### [TASK STATEMENT]
Reproduce each record verbatim, images excluded.

═══ SOURCE MATERIAL ═══

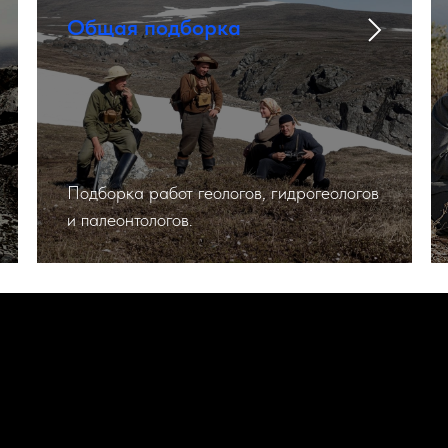
Общая подборка
Подборка работ геологов, гидрогеологов
и палеонтологов.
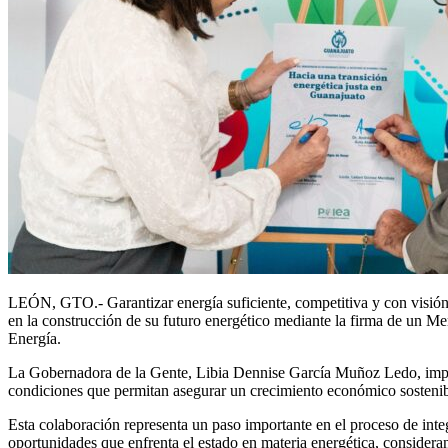
LEÓN, GTO.- Garantizar energía suficiente, competitiva y con visión 
en la construcción de su futuro energético mediante la firma de un M
Energía.
La Gobernadora de la Gente, Libia Dennise García Muñoz Ledo, impuls
condiciones que permitan asegurar un crecimiento económico sostenib
Esta colaboración representa un paso importante en el proceso de integ
oportunidades que enfrenta el estado en materia energética, consideran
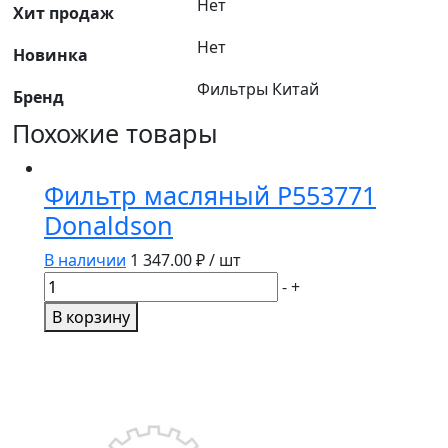
Нет
Хит продаж
Нет
Новинка
Фильтры Китай
Бренд
Похожие товары
Фильтр масляный P553771
Donaldson
В наличии
1 347.00
₽ / шт
Количество
-
+
товара
В корзину
Фильтр
масляный
P553771
Donaldson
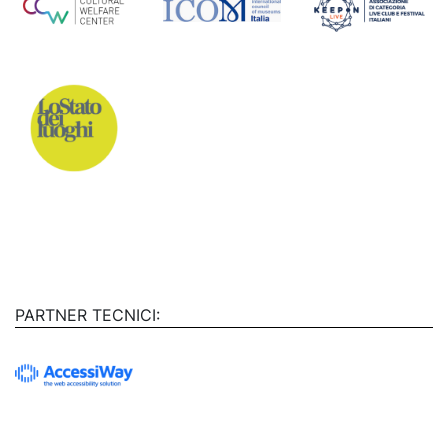
PARTNER TECNICI:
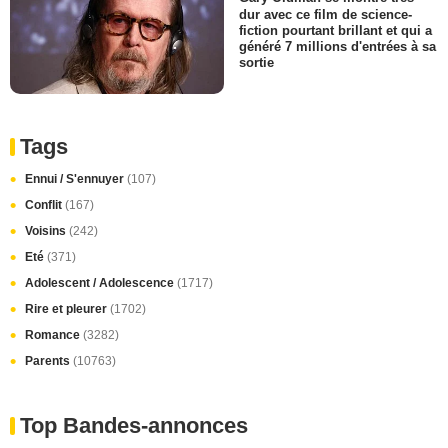
dur avec ce film de science-
fiction pourtant brillant et qui a
généré 7 millions d'entrées à sa
sortie
Tags
Ennui / S'ennuyer
(107)
Conflit
(167)
Voisins
(242)
Eté
(371)
Adolescent / Adolescence
(1717)
Rire et pleurer
(1702)
Romance
(3282)
Parents
(10763)
Top Bandes-annonces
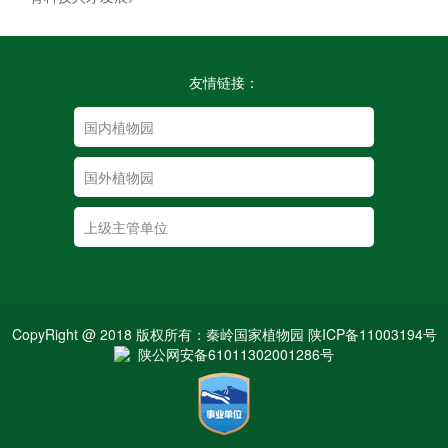
友情链接：
CopyRight @ 2018 版权所有：秦岭国家植物园 陕ICP备11003194号
陕公网安备61011302001286号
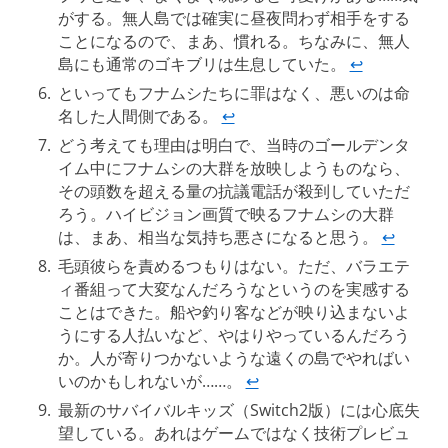
がする。無人島では確実に昼夜問わず相手をする
ことになるので、まあ、慣れる。ちなみに、無人
島にも通常のゴキブリは生息していた。
↩︎
といってもフナムシたちに罪はなく、悪いのは命
名した人間側である。
↩︎
どう考えても理由は明白で、当時のゴールデンタ
イム中にフナムシの大群を放映しようものなら、
その頭数を超える量の抗議電話が殺到していただ
ろう。ハイビジョン画質で映るフナムシの大群
は、まあ、相当な気持ち悪さになると思う。
↩︎
毛頭彼らを責めるつもりはない。ただ、バラエテ
ィ番組って大変なんだろうなというのを実感する
ことはできた。船や釣り客などが映り込まないよ
うにする人払いなど、やはりやっているんだろう
か。人が寄りつかないような遠くの島でやればい
いのかもしれないが……。
↩︎
最新のサバイバルキッズ（Switch2版）には心底失
望している。あれはゲームではなく技術プレビュ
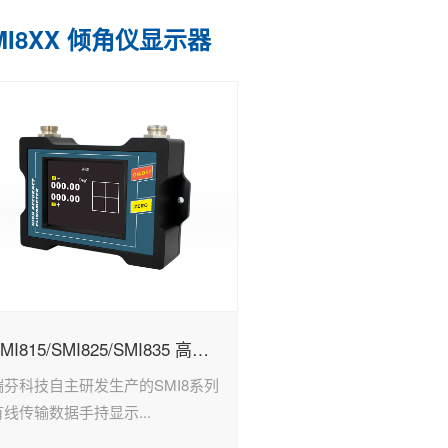
MI8XX 倾角仪显示器
SMI815/SMI825/SMI835 高精度倾角仪显示器
瑞芬科技自主研发生产的SMI8系列
有线传输数据手持显示...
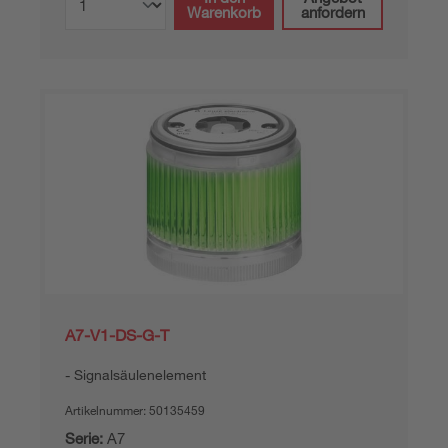
Warenkorb
anfordern
A7-V1-DS-G-T
Signalsäulenelement
Artikelnummer:
50135459
Serie:
A7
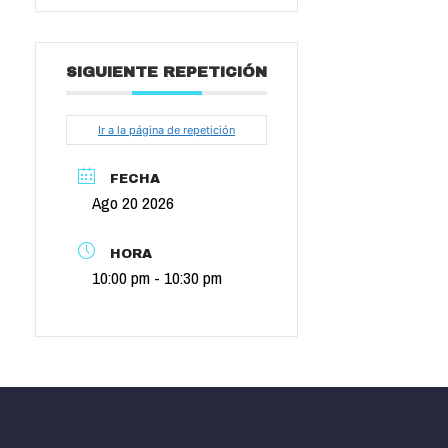
SIGUIENTE REPETICIÓN
Ir a la página de repetición
FECHA
Ago 20 2026
HORA
10:00 pm - 10:30 pm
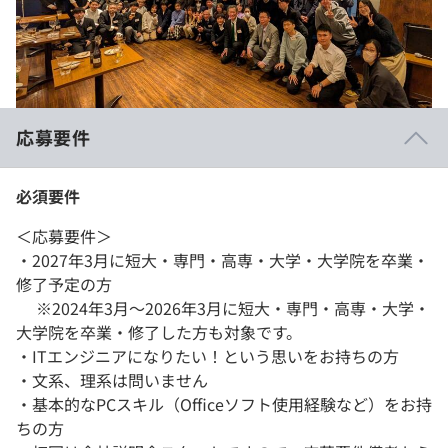
応募要件
必須要件
＜応募要件＞
・2027年3月に短大・専門・高専・大学・大学院を卒業・
修了予定の方
※2024年3月～2026年3月に短大・専門・高専・大学・
大学院を卒業・修了した方も対象です。
・ITエンジニアになりたい！という思いをお持ちの方
・文系、理系は問いません
・基本的なPCスキル（Officeソフト使用経験など）をお持
ちの方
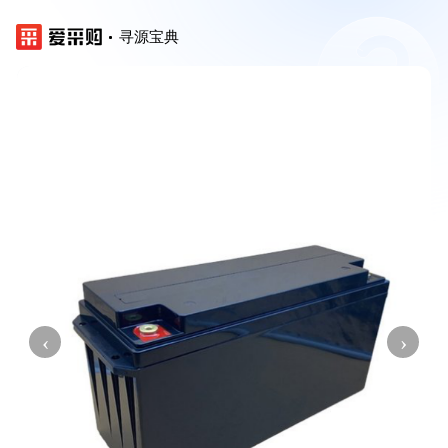
寻源宝典
‹
›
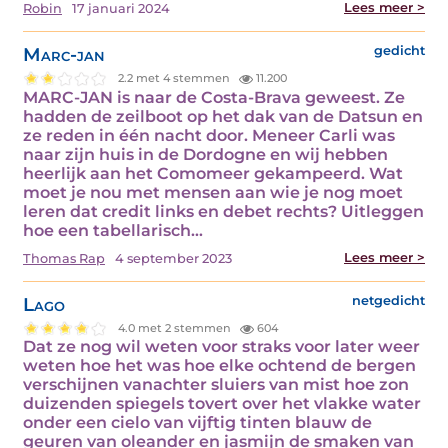
Lees meer >
Robin
17 januari 2024
Marc-jan
gedicht
2.2 met 4 stemmen
11.200
MARC-JAN is naar de Costa-Brava geweest. Ze
hadden de zeilboot op het dak van de Datsun en
ze reden in één nacht door. Meneer Carli was
naar zijn huis in de Dordogne en wij hebben
heerlijk aan het Comomeer gekampeerd. Wat
moet je nou met mensen aan wie je nog moet
leren dat credit links en debet rechts? Uitleggen
hoe een tabellarisch…
Lees meer >
Thomas Rap
4 september 2023
Lago
netgedicht
4.0 met 2 stemmen
604
Dat ze nog wil weten voor straks voor later weer
weten hoe het was hoe elke ochtend de bergen
verschijnen vanachter sluiers van mist hoe zon
duizenden spiegels tovert over het vlakke water
onder een cielo van vijftig tinten blauw de
geuren van oleander en jasmijn de smaken van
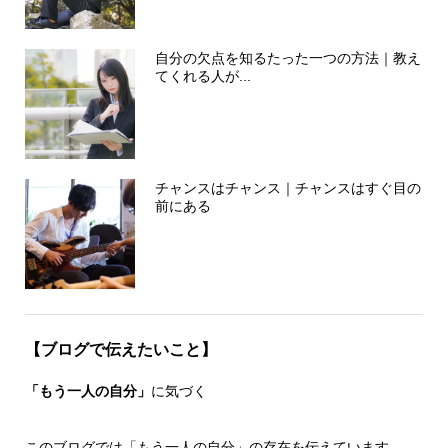
自分の欠点を知るたった一つの方法｜教え
てくれる人が...
チャンスはチャンス｜チャンスはすぐ目の
前にある
【ブログで伝えたいこと】
「もう一人の自分」
に気づく
このブログでは「もう一人の自分」の存在を伝えています。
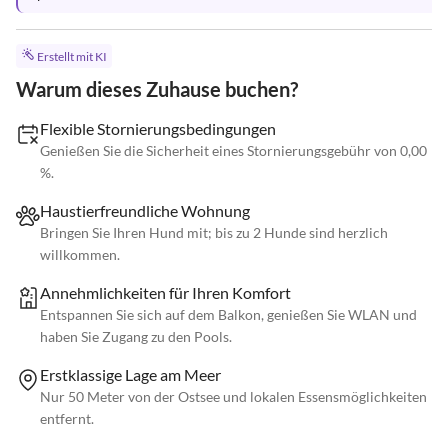
Erstellt mit KI
Warum dieses Zuhause buchen?
Flexible Stornierungsbedingungen
Genießen Sie die Sicherheit eines Stornierungsgebühr von 0,00
%.
Haustierfreundliche Wohnung
Bringen Sie Ihren Hund mit; bis zu 2 Hunde sind herzlich
willkommen.
Annehmlichkeiten für Ihren Komfort
Entspannen Sie sich auf dem Balkon, genießen Sie WLAN und
haben Sie Zugang zu den Pools.
Erstklassige Lage am Meer
Nur 50 Meter von der Ostsee und lokalen Essensmöglichkeiten
entfernt.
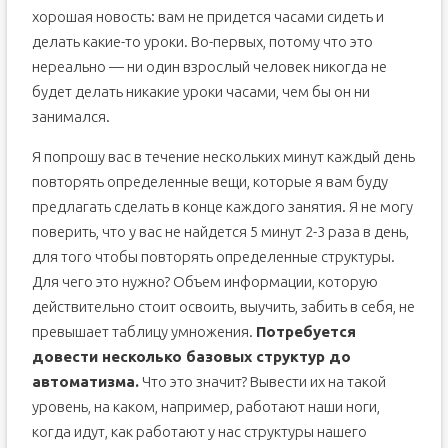
хорошая новость: вам не придется часами сидеть и
делать какие-то уроки. Во-первых, потому что это
нереально — ни один взрослый человек никогда не
будет делать никакие уроки часами, чем бы он ни
занимался.
Я попрошу вас в течение нескольких минут каждый день
повторять определенные вещи, которые я вам буду
предлагать сделать в конце каждого занятия. Я не могу
поверить, что у вас не найдется 5 минут 2-3 раза в день,
для того чтобы повторять определенные структуры.
Для чего это нужно? Объем информации, которую
действительно стоит освоить, выучить, забить в себя, не
превышает таблицу умножения.
Потребуется
довести несколько базовых структур до
автоматизма.
Что это значит? Вывести их на такой
уровень, на каком, например, работают наши ноги,
когда идут, как работают у нас структуры нашего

═══

### [RESULT]
Общая подборка
Подборка работ геологов, гидрогеологов
и палеонтологов.
LEÓN, GTO.- Garantizar energía suficiente, competitiva y con visión 
en la construcción de su futuro energético mediante la firma de un M
Energía.
La Gobernadora de la Gente, Libia Dennise García Muñoz Ledo, impuls
condiciones que permitan asegurar un crecimiento económico sostenib
Esta colaboración representa un paso importante en el proceso de integ
oportunidades que enfrenta el estado en materia energética, consideran
Нет
Хит продаж
Нет
Новинка
Фильтры Китай
Бренд
Похожие товары
Фильтр масляный P553771
Donaldson
В наличии
1 347.00
₽ / шт
Количество
-
+
товара
В корзину
Фильтр
масляный
P553771
Donaldson
PARTNER TECNICI:
dur avec ce film de science-
fiction pourtant brillant et qui a
généré 7 millions d'entrées à sa
sortie
Tags
Ennui / S'ennuyer
(107)
Conflit
(167)
Voisins
(242)
Eté
(371)
Adolescent / Adolescence
(1717)
Rire et pleurer
(1702)
Romance
(3282)
Parents
(10763)
Top Bandes-annonces
友情链接：
CopyRight @ 2018 版权所有：秦岭国家植物园 陕ICP备11003194号
陕公网安备61011302001286号
がする。無人島では確実に昼夜問わず相手をする
ことになるので、まあ、慣れる。ちなみに、無人
島にも通常のゴキブリは生息していた。
↩︎
といってもフナムシたちに罪はなく、悪いのは命
名した人間側である。
↩︎
どう考えても理由は明白で、当時のゴールデンタ
イム中にフナムシの大群を放映しようものなら、
その頭数を超える量の抗議電話が殺到していただ
ろう。ハイビジョン画質で映るフナムシの大群
は、まあ、相当な気持ち悪さになると思う。
↩︎
毛頭彼らを責めるつもりはない。ただ、バラエテ
ィ番組って大変なんだろうなというのを実感する
ことはできた。船や釣り客などが映り込まないよ
うにする人払いなど、やはりやっているんだろう
か。人が寄りつかないような遠くの島でやればい
いのかもしれないが……。
↩︎
最新のサバイバルキッズ（Switch2版）には心底失
望している。あれはゲームではなく技術プレビュ
MI8XX 倾角仪显示器
SMI815/SMI825/SMI835 高精度倾角仪显示器
瑞芬科技自主研发生产的SMI8系列
有线传输数据手持显示...
Warenkorb
anfordern
A7-V1-DS-G-T
Signalsäulenelement
Artikelnummer:
50135459
Serie:
A7
SIGUIENTE REPETICIÓN
Ir a la página de repetición
FECHA
Ago 20 2026
HORA
10:00 pm - 10:30 pm
応募要件
必須要件
＜応募要件＞
・2027年3月に短大・専門・高専・大学・大学院を卒業・
修了予定の方
※2024年3月～2026年3月に短大・専門・高専・大学・
大学院を卒業・修了した方も対象です。
・ITエンジニアになりたい！という思いをお持ちの方
・文系、理系は問いません
・基本的なPCスキル（Officeソフト使用経験など）をお持
ちの方
寻源宝典
‹
›
Lees meer >
Robin
17 januari 2024
Marc-jan
gedicht
2.2 met 4 stemmen
11.200
MARC-JAN is naar de Costa-Brava geweest. Ze
hadden de zeilboot op het dak van de Datsun en
ze reden in één nacht door. Meneer Carli was
naar zijn huis in de Dordogne en wij hebben
heerlijk aan het Comomeer gekampeerd. Wat
moet je nou met mensen aan wie je nog moet
leren dat credit links en debet rechts? Uitleggen
hoe een tabellarisch…
Lees meer >
Thomas Rap
4 september 2023
Lago
netgedicht
4.0 met 2 stemmen
604
Dat ze nog wil weten voor straks voor later weer
weten hoe het was hoe elke ochtend de bergen
verschijnen vanachter sluiers van mist hoe zon
duizenden spiegels tovert over het vlakke water
onder een cielo van vijftig tinten blauw de
geuren van oleander en jasmijn de smaken van
自分の欠点を知るたった一つの方法｜教え
てくれる人が...
チャンスはチャンス｜チャンスはすぐ目の
前にある
【ブログで伝えたいこと】
「もう一人の自分」
に気づく
このブログでは「もう一人の自分」の存在を伝えています。
Erstellt mit KI
Warum dieses Zuhause buchen?
Flexible Stornierungsbedingungen
Genießen Sie die Sicherheit eines Stornierungsgebühr von 0,00
%.
Haustierfreundliche Wohnung
Bringen Sie Ihren Hund mit; bis zu 2 Hunde sind herzlich
willkommen.
Annehmlichkeiten für Ihren Komfort
Entspannen Sie sich auf dem Balkon, genießen Sie WLAN und
haben Sie Zugang zu den Pools.
Erstklassige Lage am Meer
Nur 50 Meter von der Ostsee und lokalen Essensmöglichkeiten
entfernt.
хорошая новость: вам не придется часами сидеть и
делать какие-то уроки. Во-первых, потому что это
нереально — ни один взрослый человек никогда не
будет делать никакие уроки часами, чем бы он ни
занимался.
Я попрошу вас в течение нескольких минут каждый день
повторять определенные вещи, которые я вам буду
предлагать сделать в конце каждого занятия. Я не могу
поверить, что у вас не найдется 5 минут 2-3 раза в день,
для того чтобы повторять определенные структуры.
Для чего это нужно? Объем информации, которую
действительно стоит освоить, выучить, забить в себя, не
превышает таблицу умножения.
Потребуется
довести несколько базовых структур до
автоматизма.
Что это значит? Вывести их на такой
уровень, на каком, например, работают наши ноги,
когда идут, как работают у нас структуры нашего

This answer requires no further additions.